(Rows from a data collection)
◇ ◇ ◇ ◇

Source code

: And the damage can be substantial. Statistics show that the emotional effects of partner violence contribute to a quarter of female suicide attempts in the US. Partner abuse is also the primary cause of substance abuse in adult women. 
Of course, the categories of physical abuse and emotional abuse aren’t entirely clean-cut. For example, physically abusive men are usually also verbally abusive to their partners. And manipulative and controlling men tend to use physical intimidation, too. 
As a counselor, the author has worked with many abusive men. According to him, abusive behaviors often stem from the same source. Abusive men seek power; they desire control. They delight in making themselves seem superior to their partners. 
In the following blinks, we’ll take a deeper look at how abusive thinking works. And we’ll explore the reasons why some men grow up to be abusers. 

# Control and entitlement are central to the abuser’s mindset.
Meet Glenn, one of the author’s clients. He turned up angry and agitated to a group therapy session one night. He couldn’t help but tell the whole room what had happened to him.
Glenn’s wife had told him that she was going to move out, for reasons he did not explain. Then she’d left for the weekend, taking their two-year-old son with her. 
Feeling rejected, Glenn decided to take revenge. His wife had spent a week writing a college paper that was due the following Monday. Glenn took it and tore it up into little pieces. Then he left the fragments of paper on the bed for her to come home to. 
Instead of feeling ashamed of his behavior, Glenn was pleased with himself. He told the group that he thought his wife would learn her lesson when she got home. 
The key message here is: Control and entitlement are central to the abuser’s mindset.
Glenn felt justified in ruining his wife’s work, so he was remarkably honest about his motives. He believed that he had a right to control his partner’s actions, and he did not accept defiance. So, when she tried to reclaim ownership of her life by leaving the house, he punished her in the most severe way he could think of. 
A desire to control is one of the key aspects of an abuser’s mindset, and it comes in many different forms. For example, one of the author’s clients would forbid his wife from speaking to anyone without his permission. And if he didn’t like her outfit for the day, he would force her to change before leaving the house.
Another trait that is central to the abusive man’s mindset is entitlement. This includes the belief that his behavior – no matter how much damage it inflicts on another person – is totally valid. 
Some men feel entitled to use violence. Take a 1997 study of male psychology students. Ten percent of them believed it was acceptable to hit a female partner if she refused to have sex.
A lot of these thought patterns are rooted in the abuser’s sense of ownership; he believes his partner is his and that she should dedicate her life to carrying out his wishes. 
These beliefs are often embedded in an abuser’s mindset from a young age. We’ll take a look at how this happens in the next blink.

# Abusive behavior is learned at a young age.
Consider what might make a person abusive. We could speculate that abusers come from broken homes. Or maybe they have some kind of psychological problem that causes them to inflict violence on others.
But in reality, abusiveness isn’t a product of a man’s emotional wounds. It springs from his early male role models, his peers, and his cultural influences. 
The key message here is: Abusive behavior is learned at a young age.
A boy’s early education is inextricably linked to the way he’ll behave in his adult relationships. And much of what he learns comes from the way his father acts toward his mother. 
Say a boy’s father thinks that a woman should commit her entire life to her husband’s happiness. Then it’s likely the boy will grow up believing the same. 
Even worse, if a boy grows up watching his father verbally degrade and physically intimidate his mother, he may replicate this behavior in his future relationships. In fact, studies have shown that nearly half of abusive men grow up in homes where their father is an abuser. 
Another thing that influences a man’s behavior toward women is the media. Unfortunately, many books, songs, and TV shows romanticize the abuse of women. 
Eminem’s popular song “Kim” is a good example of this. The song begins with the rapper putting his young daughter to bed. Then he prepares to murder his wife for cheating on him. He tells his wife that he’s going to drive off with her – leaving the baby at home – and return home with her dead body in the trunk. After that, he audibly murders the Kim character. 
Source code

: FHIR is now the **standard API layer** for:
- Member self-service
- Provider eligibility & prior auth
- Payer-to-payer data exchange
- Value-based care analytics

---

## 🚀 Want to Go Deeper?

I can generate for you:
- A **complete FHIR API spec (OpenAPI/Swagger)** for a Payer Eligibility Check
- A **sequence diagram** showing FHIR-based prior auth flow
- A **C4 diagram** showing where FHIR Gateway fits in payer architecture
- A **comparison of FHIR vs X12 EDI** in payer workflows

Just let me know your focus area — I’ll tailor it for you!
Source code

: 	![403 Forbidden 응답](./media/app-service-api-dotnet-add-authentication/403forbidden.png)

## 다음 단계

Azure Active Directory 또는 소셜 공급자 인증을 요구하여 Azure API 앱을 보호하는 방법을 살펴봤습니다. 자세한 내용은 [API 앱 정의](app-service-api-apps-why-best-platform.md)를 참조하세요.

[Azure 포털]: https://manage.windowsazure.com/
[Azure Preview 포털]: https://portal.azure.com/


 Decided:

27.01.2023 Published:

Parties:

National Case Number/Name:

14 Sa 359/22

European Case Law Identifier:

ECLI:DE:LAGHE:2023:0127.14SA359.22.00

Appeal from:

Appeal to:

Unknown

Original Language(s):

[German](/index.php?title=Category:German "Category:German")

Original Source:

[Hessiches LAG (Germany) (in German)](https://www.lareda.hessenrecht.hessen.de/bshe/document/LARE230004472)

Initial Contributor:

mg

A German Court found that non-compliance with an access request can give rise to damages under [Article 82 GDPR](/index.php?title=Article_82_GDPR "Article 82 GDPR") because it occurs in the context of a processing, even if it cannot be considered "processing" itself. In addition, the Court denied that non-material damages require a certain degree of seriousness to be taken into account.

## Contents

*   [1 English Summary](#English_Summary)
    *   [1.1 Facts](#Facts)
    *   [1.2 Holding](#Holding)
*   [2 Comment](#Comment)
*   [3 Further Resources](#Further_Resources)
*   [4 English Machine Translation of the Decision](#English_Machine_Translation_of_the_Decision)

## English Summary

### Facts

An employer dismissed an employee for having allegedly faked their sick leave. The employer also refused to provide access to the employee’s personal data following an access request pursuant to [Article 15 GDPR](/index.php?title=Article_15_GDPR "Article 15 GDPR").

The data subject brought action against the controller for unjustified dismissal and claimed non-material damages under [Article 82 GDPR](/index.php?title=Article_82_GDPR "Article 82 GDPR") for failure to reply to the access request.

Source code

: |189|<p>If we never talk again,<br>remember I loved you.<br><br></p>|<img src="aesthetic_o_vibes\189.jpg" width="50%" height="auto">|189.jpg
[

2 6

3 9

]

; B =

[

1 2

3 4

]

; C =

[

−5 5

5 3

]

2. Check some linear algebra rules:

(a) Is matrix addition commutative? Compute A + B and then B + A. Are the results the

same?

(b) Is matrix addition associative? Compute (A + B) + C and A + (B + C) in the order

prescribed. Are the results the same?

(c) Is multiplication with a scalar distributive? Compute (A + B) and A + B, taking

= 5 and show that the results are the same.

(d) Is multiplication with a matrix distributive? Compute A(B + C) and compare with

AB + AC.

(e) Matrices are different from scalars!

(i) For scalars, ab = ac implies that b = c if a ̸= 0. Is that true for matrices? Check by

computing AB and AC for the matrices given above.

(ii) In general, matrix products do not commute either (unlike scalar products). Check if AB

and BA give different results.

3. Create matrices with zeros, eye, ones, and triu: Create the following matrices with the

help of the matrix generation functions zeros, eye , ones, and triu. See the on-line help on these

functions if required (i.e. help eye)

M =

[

◇ ◇ ◇ ◇

Description of the task: Can you rewrite every row above, replacing "Glenn" with "Martin" wherever it occurs and keeping everything else the same?

Answer:
Source code

: And the damage can be substantial. Statistics show that the emotional effects of partner violence contribute to a quarter of female suicide attempts in the US. Partner abuse is also the primary cause of substance abuse in adult women. 
Of course, the categories of physical abuse and emotional abuse aren’t entirely clean-cut. For example, physically abusive men are usually also verbally abusive to their partners. And manipulative and controlling men tend to use physical intimidation, too. 
As a counselor, the author has worked with many abusive men. According to him, abusive behaviors often stem from the same source. Abusive men seek power; they desire control. They delight in making themselves seem superior to their partners. 
In the following blinks, we’ll take a deeper look at how abusive thinking works. And we’ll explore the reasons why some men grow up to be abusers. 

# Control and entitlement are central to the abuser’s mindset.
Meet Martin, one of the author’s clients. He turned up angry and agitated to a group therapy session one night. He couldn’t help but tell the whole room what had happened to him.
Martin’s wife had told him that she was going to move out, for reasons he did not explain. Then she’d left for the weekend, taking their two-year-old son with her. 
Feeling rejected, Martin decided to take revenge. His wife had spent a week writing a college paper that was due the following Monday. Martin took it and tore it up into little pieces. Then he left the fragments of paper on the bed for her to come home to. 
Instead of feeling ashamed of his behavior, Martin was pleased with himself. He told the group that he thought his wife would learn her lesson when she got home. 
The key message here is: Control and entitlement are central to the abuser’s mindset.
Martin felt justified in ruining his wife’s work, so he was remarkably honest about his motives. He believed that he had a right to control his partner’s actions, and he did not accept defiance. So, when she tried to reclaim ownership of her life by leaving the house, he punished her in the most severe way he could think of. 
A desire to control is one of the key aspects of an abuser’s mindset, and it comes in many different forms. For example, one of the author’s clients would forbid his wife from speaking to anyone without his permission. And if he didn’t like her outfit for the day, he would force her to change before leaving the house.
Another trait that is central to the abusive man’s mindset is entitlement. This includes the belief that his behavior – no matter how much damage it inflicts on another person – is totally valid. 
Some men feel entitled to use violence. Take a 1997 study of male psychology students. Ten percent of them believed it was acceptable to hit a female partner if she refused to have sex.
A lot of these thought patterns are rooted in the abuser’s sense of ownership; he believes his partner is his and that she should dedicate her life to carrying out his wishes. 
These beliefs are often embedded in an abuser’s mindset from a young age. We’ll take a look at how this happens in the next blink.

# Abusive behavior is learned at a young age.
Consider what might make a person abusive. We could speculate that abusers come from broken homes. Or maybe they have some kind of psychological problem that causes them to inflict violence on others.
But in reality, abusiveness isn’t a product of a man’s emotional wounds. It springs from his early male role models, his peers, and his cultural influences. 
The key message here is: Abusive behavior is learned at a young age.
A boy’s early education is inextricably linked to the way he’ll behave in his adult relationships. And much of what he learns comes from the way his father acts toward his mother. 
Say a boy’s father thinks that a woman should commit her entire life to her husband’s happiness. Then it’s likely the boy will grow up believing the same. 
Even worse, if a boy grows up watching his father verbally degrade and physically intimidate his mother, he may replicate this behavior in his future relationships. In fact, studies have shown that nearly half of abusive men grow up in homes where their father is an abuser. 
Another thing that influences a man’s behavior toward women is the media. Unfortunately, many books, songs, and TV shows romanticize the abuse of women. 
Eminem’s popular song “Kim” is a good example of this. The song begins with the rapper putting his young daughter to bed. Then he prepares to murder his wife for cheating on him. He tells his wife that he’s going to drive off with her – leaving the baby at home – and return home with her dead body in the trunk. After that, he audibly murders the Kim character. 
Source code

: FHIR is now the **standard API layer** for:
- Member self-service
- Provider eligibility & prior auth
- Payer-to-payer data exchange
- Value-based care analytics

---

## 🚀 Want to Go Deeper?

I can generate for you:
- A **complete FHIR API spec (OpenAPI/Swagger)** for a Payer Eligibility Check
- A **sequence diagram** showing FHIR-based prior auth flow
- A **C4 diagram** showing where FHIR Gateway fits in payer architecture
- A **comparison of FHIR vs X12 EDI** in payer workflows

Just let me know your focus area — I’ll tailor it for you!
Source code

: 	![403 Forbidden 응답](./media/app-service-api-dotnet-add-authentication/403forbidden.png)

## 다음 단계

Azure Active Directory 또는 소셜 공급자 인증을 요구하여 Azure API 앱을 보호하는 방법을 살펴봤습니다. 자세한 내용은 [API 앱 정의](app-service-api-apps-why-best-platform.md)를 참조하세요.

[Azure 포털]: https://manage.windowsazure.com/
[Azure Preview 포털]: https://portal.azure.com/


 Decided:

27.01.2023 Published:

Parties:

National Case Number/Name:

14 Sa 359/22

European Case Law Identifier:

ECLI:DE:LAGHE:2023:0127.14SA359.22.00

Appeal from:

Appeal to:

Unknown

Original Language(s):

[German](/index.php?title=Category:German "Category:German")

Original Source:

[Hessiches LAG (Germany) (in German)](https://www.lareda.hessenrecht.hessen.de/bshe/document/LARE230004472)

Initial Contributor:

mg

A German Court found that non-compliance with an access request can give rise to damages under [Article 82 GDPR](/index.php?title=Article_82_GDPR "Article 82 GDPR") because it occurs in the context of a processing, even if it cannot be considered "processing" itself. In addition, the Court denied that non-material damages require a certain degree of seriousness to be taken into account.

## Contents

*   [1 English Summary](#English_Summary)
    *   [1.1 Facts](#Facts)
    *   [1.2 Holding](#Holding)
*   [2 Comment](#Comment)
*   [3 Further Resources](#Further_Resources)
*   [4 English Machine Translation of the Decision](#English_Machine_Translation_of_the_Decision)

## English Summary

### Facts

An employer dismissed an employee for having allegedly faked their sick leave. The employer also refused to provide access to the employee’s personal data following an access request pursuant to [Article 15 GDPR](/index.php?title=Article_15_GDPR "Article 15 GDPR").

The data subject brought action against the controller for unjustified dismissal and claimed non-material damages under [Article 82 GDPR](/index.php?title=Article_82_GDPR "Article 82 GDPR") for failure to reply to the access request.

Source code

: |189|<p>If we never talk again,<br>remember I loved you.<br><br></p>|<img src="aesthetic_o_vibes\189.jpg" width="50%" height="auto">|189.jpg
[

2 6

3 9

]

; B =

[

1 2

3 4

]

; C =

[

−5 5

5 3

]

2. Check some linear algebra rules:

(a) Is matrix addition commutative? Compute A + B and then B + A. Are the results the

same?

(b) Is matrix addition associative? Compute (A + B) + C and A + (B + C) in the order

prescribed. Are the results the same?

(c) Is multiplication with a scalar distributive? Compute (A + B) and A + B, taking

= 5 and show that the results are the same.

(d) Is multiplication with a matrix distributive? Compute A(B + C) and compare with

AB + AC.

(e) Matrices are different from scalars!

(i) For scalars, ab = ac implies that b = c if a ̸= 0. Is that true for matrices? Check by

computing AB and AC for the matrices given above.

(ii) In general, matrix products do not commute either (unlike scalar products). Check if AB

and BA give different results.

3. Create matrices with zeros, eye, ones, and triu: Create the following matrices with the

help of the matrix generation functions zeros, eye , ones, and triu. See the on-line help on these

functions if required (i.e. help eye)

M =

[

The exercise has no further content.